The brain has two quite different parts:
- The “old” part, the mammalian brain, which is concerned with all these low level functions like motor control, breathing, emotions….
- The “new” part, the neocortex, which is the part of the brain that is responsible for all the high level functions like language, abstract thought, planning, and so on.
The mammalian brain has many different parts, each looks different and has different tasks.
The neocortex on the other hand, it looks the same everywhere, even across species. The same building blocks are just repeated / scaled up, which seems to work well for all the different domains like language, hearing, touch, vision, … are all built on the same substrate. And this similarity is not even at a low level, but at a high level.
If you were to attach the visual regions to auditory input, it would simply become the auditory region.
Among these buillding blocks are grid cells: They evolved to make maps for navigation in the brain, but with the formation of the neocortex, they were repurposed for maps to all kinds of things, concepts, …
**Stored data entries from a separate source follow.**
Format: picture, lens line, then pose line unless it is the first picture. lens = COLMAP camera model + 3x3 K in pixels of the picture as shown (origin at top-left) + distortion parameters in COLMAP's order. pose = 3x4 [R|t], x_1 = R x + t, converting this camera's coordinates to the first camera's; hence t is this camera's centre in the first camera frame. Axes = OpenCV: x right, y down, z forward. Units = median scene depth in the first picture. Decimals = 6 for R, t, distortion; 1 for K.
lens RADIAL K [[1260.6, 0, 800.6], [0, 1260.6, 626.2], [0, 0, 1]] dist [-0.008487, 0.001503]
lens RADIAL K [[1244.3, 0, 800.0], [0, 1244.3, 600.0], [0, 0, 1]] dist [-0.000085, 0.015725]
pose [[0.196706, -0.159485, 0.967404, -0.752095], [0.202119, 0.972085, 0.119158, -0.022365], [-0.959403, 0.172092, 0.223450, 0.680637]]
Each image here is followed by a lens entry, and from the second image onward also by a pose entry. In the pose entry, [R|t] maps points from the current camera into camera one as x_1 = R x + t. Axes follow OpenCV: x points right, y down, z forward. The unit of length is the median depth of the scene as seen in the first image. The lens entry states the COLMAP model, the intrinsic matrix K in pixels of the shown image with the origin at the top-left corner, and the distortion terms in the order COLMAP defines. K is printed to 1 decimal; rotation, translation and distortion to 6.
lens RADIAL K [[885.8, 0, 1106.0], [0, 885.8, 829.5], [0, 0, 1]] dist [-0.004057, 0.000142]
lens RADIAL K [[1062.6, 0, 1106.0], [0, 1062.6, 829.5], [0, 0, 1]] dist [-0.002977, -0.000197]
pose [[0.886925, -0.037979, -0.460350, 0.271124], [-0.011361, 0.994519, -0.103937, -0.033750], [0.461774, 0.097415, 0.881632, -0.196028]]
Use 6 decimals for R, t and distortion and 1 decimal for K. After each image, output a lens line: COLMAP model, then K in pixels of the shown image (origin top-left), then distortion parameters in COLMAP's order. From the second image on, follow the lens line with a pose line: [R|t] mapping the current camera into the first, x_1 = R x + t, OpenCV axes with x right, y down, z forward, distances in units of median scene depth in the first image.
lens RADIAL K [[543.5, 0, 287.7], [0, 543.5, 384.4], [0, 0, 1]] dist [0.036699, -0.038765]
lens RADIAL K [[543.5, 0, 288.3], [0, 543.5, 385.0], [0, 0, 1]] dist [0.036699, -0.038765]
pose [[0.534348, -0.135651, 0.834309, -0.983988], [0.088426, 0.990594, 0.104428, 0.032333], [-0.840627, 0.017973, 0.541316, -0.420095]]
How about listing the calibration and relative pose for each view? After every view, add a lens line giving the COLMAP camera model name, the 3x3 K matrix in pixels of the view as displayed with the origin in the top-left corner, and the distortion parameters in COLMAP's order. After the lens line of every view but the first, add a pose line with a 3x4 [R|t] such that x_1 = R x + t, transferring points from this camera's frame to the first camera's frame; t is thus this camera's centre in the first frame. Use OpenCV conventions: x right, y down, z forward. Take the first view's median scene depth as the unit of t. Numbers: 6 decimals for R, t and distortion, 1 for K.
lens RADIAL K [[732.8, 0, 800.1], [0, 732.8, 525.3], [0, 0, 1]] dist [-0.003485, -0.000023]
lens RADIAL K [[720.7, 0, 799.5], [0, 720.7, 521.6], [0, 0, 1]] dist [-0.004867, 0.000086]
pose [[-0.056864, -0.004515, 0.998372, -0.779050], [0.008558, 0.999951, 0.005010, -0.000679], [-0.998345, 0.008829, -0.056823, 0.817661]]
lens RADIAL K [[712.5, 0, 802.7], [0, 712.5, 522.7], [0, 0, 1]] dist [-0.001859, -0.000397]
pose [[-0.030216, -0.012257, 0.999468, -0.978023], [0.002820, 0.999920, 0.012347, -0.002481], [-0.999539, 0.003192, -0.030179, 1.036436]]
Through time, even a single cortical column can make a complete model of an object. Every column builds models of something. Upon receiving sensory information, e.g. from looking at a cup, many thousand models are being envoked, and they all vote / compete with eachother, trying to figure out what is going on. It is a distributed modelling system.
This is what the “thousand brains theory” describes.
The sensory-fusion model of the brain is the wrong idea.
The idea that there is one central model for an object, and that all the different sensory inputs come together somehow is wrong.
High level “voting process” among cortical columns
When presented with some stimuli, e.g. touching something with our eyes closed, the corresponding cortical columns each propose a set of objects that they think might be body is dealing with. With more time, e.g. when you touch the object from different directions etc., their probabilistic guess can be improved.
NOTE: The brain is not dealing with probabilities, but with sets sets of possibilities and “unions”.
In certtain layers of these columns, there are long-range connections. These send the projections across the brain. That’s where the voting among all the different columns which deal with different sensory inputs, at different layers, etc. occurs. They can all quickly agree if there is a single best answer → crystalization of the vote.
A similar process is happening at a lower level with the neuron firing process.
memory in the brain is associative. It is stored in reference frames based on grid cells.
This also explains why it is easier to remember things if you assign them to spatial locations, e.g. in a “thought palace” / “method of loci”.
The brain prefers to store things in reference frames.
The method of recalling things (“or thinking if you will” … not so sure about that yet. I think this is just the interpolative memory part - where is the “program synthesis” part?) is to mentally move through those reference frames.
One can physically move through reference frames, i.e. by moving through a room, touching an object, … or by thinking about them.